Un autre monde par Jean-Frédéric Patrzynski
En ce vendredi mis à part, c’est-à-dire saint, le Seigneur accomplit la promesse qu’il avait faite à Noé. Il vit jusqu’à l’extrême l’amour qu’il a pour ses enfants, nous tous. Il se donne à travers son Fils pour que nous vivions d’une vie nouvelle en harmonie avec Lui et avec sa Création. La célébration du Vendredi saint nous rappelle l’incarnation de Dieu en Jésus, son Fils, le Christ, Le Sauveur. Nous sommes coupables, c’est lui qui est jugé et condamné. Il vit notre vie jusqu’à vivre notre mort, notre peur et aussi notre révolte. Père, si cela est possible éloigne de moi cette coupe, dit-il dans le jardin avant son arrestation. Mon Dieu, pourquoi m’as-tu abandonné ? crie-t-il sur la croix.
Ainsi, célébrer ce jour fatidique nous permet de prendre conscience de l’amour immense de notre Père alors que nous en sommes indignes. Et bien que nous soyons dans la tristesse et la repentance, nous apprenons que par le don que Dieu nous fait en son Fils, il veut que nous vivions. Nous ne pouvons pas parler de résurrection s’il n’y a pas auparavant une mort. Ainsi en est-il pour nous tous quand nous sommes passés du ventre de notre mère à ce monde. Nous sommes morts alors à une vie pour accéder à une nouvelle vie. Le Vendredi saint est cet instant du passage d’un monde à un autre monde. Passage qui se traduit en hébreu par Pessah, c’est-à-dire Pâques. Instant terrible et pourtant empli d’une vie nouvelle déjà annoncée.
Pâques commence en ce jour et c’est bien cela que nous célébrons alors. Pour mieux nous préparer à l’explosion de lumière et de vie, toute lumière s’éteint et toute bouche se tait. C’est pourquoi j’ai l’habitude, à la fin de cette célébration du Vendredi saint, d’éteindre la bougie qui peut se trouver sur la Table sainte et de fermer la Bible car je ne peux plus entendre Dieu me parler puisque je suis mort avec mon Seigneur et Sauveur. Je reste dans le silence et l’attente.
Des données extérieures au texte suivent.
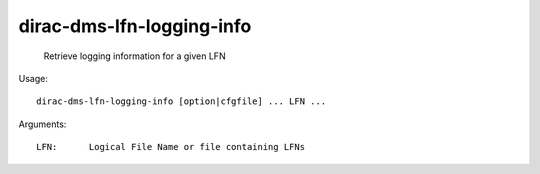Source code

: =================================
dirac-dms-lfn-logging-info
=================================

  Retrieve logging information for a given LFN

Usage::

  dirac-dms-lfn-logging-info [option|cfgfile] ... LFN ...

Arguments::

  LFN:      Logical File Name or file containing LFNs 

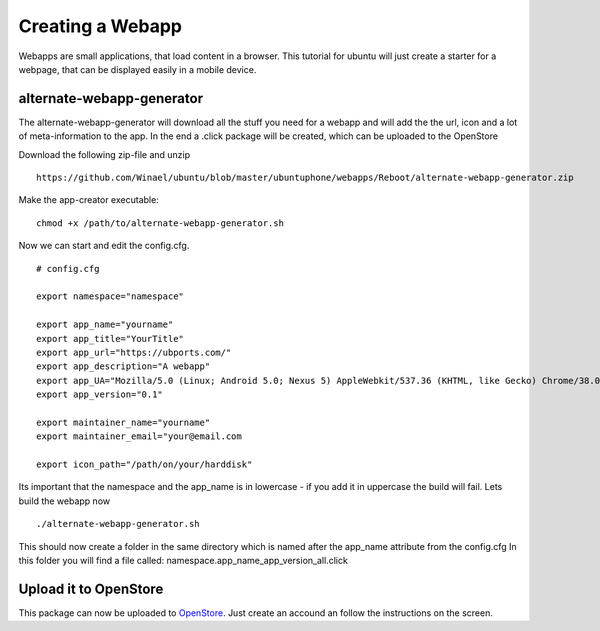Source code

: Creating a Webapp
===============
Webapps are small applications, that load content in a browser. This tutorial for ubuntu will just create a starter for a webpage, that can be displayed easily in a mobile device.


alternate-webapp-generator
---------
The alternate-webapp-generator will download all the stuff you need for a webapp and will add the the url, icon and a lot of meta-information to the app.
In the end a .click package will be created, which can be uploaded to the OpenStore

Download the following zip-file and unzip
::
    https://github.com/Winael/ubuntu/blob/master/ubuntuphone/webapps/Reboot/alternate-webapp-generator.zip

Make the app-creator executable:
::
    chmod +x /path/to/alternate-webapp-generator.sh

Now we can start and edit the config.cfg.
::
    # config.cfg

    export namespace="namespace"

    export app_name="yourname"
    export app_title="YourTitle"
    export app_url="https://ubports.com/"
    export app_description="A webapp"
    export app_UA="Mozilla/5.0 (Linux; Android 5.0; Nexus 5) AppleWebkit/537.36 (KHTML, like Gecko) Chrome/38.0.2125.102 Mobile Safari/537.36"
    export app_version="0.1"

    export maintainer_name="yourname"
    export maintainer_email="your@email.com

    export icon_path="/path/on/your/harddisk"

Its important that the namespace and the app_name is in lowercase - if you add it in uppercase the build will fail.
Lets build the webapp now
::
    ./alternate-webapp-generator.sh 

This should now create a folder in the same directory which is named after the app_name attribute from the config.cfg
In this folder you will find a file called: namespace.app_name_app_version_all.click

Upload it to OpenStore
---------
This package can now be uploaded to  `OpenStore <https://open.uappexplorer.com/submit>`__. Just create an accound an follow the instructions on the screen.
Je suis dans l’espérance de la vie nouvelle qui m’est offerte, nous est offerte, au matin de Pâques.
La fin du sacrifice par Éliane Humbert
Je n’aime pas les célébrations du Vendredi « saint ». Nous nous croyons obligés de nous morfondre dans la pénombre, de faire une tête d’enterrement, de parler du « sacrifice » de Jésus Christ et de notre responsabilité… C’est ma faute, ma très grande faute. Il est mort pour nous, Il s’est offert en sacrifice pour notre Salut… Sacrifice ? Survivance de l’antiquité où il fallait offrir une vie pour s’assurer les bonnes grâces d’une divinité ? Comment croire en un Dieu assoiffé de sang, réclamant le sacrifice d’un innocent ? Comment croire que la mort ignominieuse et atroce d’un homme soit nécessaire à la rédemption du genre humain ? Dieu n’a-t-il pas mi fin aux sacrifices humains avec Abraham et Isaac ? Et fin à tous les sacrifices avec Esaïe : Voici le sacrifice auquel je prends plaisir : brise les chaines injustes… ?
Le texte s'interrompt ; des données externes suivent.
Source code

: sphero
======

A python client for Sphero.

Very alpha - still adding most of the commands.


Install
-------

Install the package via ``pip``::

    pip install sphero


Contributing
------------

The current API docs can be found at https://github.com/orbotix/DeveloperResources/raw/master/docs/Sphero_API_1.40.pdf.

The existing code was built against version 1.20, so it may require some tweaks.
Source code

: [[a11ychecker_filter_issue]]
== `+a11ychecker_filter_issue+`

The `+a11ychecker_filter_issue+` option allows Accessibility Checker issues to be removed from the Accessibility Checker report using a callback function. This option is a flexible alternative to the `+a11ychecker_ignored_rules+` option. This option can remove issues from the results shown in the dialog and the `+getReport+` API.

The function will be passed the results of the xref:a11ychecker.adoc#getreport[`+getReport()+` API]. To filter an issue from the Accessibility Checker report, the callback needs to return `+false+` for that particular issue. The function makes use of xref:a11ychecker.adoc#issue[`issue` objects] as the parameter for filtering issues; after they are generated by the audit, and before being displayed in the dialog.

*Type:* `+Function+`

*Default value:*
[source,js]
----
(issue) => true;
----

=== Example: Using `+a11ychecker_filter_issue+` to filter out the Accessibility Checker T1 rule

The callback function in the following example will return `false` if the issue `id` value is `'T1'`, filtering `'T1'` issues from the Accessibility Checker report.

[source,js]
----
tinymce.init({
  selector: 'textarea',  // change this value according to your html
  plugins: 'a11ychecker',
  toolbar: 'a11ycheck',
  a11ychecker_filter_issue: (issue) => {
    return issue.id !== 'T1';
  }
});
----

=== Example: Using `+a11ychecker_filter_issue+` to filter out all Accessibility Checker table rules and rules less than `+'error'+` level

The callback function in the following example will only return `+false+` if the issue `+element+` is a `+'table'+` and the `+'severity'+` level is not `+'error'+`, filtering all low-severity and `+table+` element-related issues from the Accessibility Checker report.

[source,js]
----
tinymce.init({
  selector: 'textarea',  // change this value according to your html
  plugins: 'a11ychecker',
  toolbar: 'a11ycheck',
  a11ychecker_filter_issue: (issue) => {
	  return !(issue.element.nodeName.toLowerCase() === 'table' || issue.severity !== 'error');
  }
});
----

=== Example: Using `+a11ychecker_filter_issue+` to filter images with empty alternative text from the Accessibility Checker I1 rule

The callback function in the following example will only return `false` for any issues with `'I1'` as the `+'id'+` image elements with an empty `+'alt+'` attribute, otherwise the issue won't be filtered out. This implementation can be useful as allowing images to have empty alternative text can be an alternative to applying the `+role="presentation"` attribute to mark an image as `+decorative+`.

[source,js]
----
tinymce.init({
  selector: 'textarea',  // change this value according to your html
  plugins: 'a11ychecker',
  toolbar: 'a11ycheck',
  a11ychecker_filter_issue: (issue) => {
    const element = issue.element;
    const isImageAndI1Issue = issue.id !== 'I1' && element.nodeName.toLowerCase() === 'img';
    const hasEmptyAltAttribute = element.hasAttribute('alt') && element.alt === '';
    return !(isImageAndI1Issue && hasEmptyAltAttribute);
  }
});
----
Est-il permis de lire l’Évangile autrement ? Dans tout le Premier Testament, Dieu nous enseigne qu’Il est inconnaissable, « tout autre » et que nos tentatives pour Le définir sont vaines : impossible de L’enfermer dans des mots, des formules, des cérémonies, pas plus que dans des temples, ou des « hauts lieux ». Mais l’homme ne peut se retenir de convoquer le Seigneur par des liturgies bien réglées, des clergés spécialisés, des offrandes cataloguées… De transformer le culte en gestes répertoriés, obligatoires, démonstratifs.
Jésus a incarné l’amour véritable. Il nous a délivrés d’une compréhension mercantile et matérielle de notre rapport à Dieu, et en même temps, de l’autorité étouffante des docteurs de la loi, des offrandes comptabilisées, de la religiosité ostentatoire : Quand tu pries, monte dans ta chambre et prie ton Père dans le secret. Il a bousculé l’ordre établi, les traditions religieuses et les autorités, et il en est mort. Toucher à leur religion est insupportable aux humains. Toute l’histoire en témoigne… encore aujourd’hui. Comme si la religion était plus importante que l’amour de Dieu.